13United States of America v. Philip Morris USA, Inc. (2006).
The criminal justice system affects children’s MEB health in several ways. The incarceration of parents or family members tends to reduce family income and stability, and children who see their parents arrested, visit them in prison, or are separated from them may be traumatized (The Annie E. Casey Foundation, 2016).
Children who themselves enter the juvenile justice system are also at increased risk of negative MEB outcomes. Approximately 53,000 youths under age 18 are incarcerated in some way, including in detention centers, long-term secure facilities, adult prisons and jails, residential treatment facilities, and group homes (Sawyer, 2018). Approximately 500 of those youth are age 12 or younger. Youth of color are far more likely than their white peers to be incarcerated. It is estimated that black youth are approximately five times as likely to be detained or incarcerated as their white peers, and in some states the disparity is much greater (The Sentencing Project, 2017).14
Juvenile incarceration is also associated with an increased likelihood of incarceration in adulthood (Aizer and Doyle, 2015). Approximately 65 to 70 percent of youth entering the juvenile justice system have a mental disorder, and one-quarter of these youth have severe conditions that impair their daily functioning (National Conference of State Legislatures, n.d.). The majority of these youth have substance abuse disorders and behavioral conditions. Although some innovative facilities conduct early screening and referral before diversion to treatment facilities, most incarceration systems struggle with underfunded mental health services that are poorly coordinated with outside treatment services.

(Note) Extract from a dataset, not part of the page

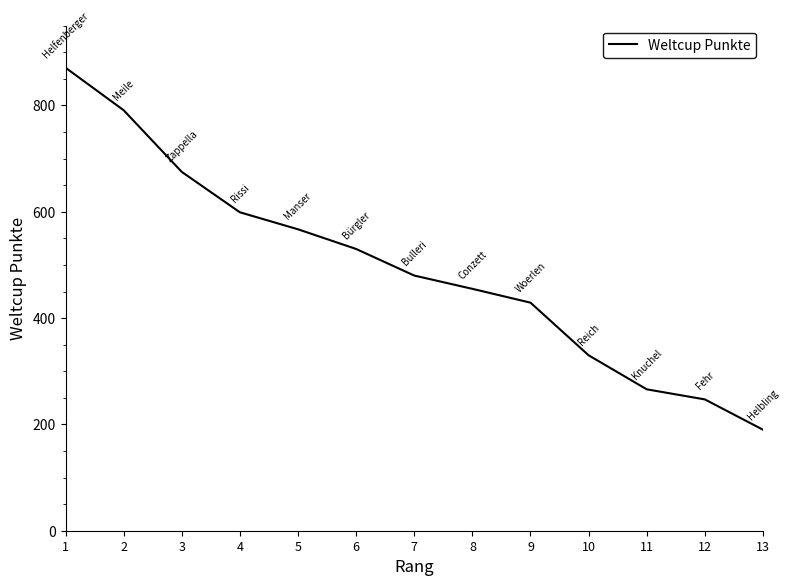

Between 8 and 10, which is larger?

8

Both the promotion of healthy MEB development and effective intervention to mitigate and prevent MEB disorders depend on a clear understanding of the influences involved. Research conducted in the past decade—including genetic and neuroimaging research; epidemiological studies; study of neurocognitive development and the trajectory of disorders; and field studies of parenting and attachment, school climate, and more—has significantly expanded understanding of the interactive nature of influences on MEB health by characterizing mechanisms driving many of the associations between those influences and MEB outcomes. There is growing evidence of associations among characteristics of the world around a child and his family—from characteristics of his community and school to economic disadvantage and racism—and negative outcomes for his health and development. While this body of work leaves many questions still unanswered, it has demonstrated that the influences on MEB development are diverse and complex.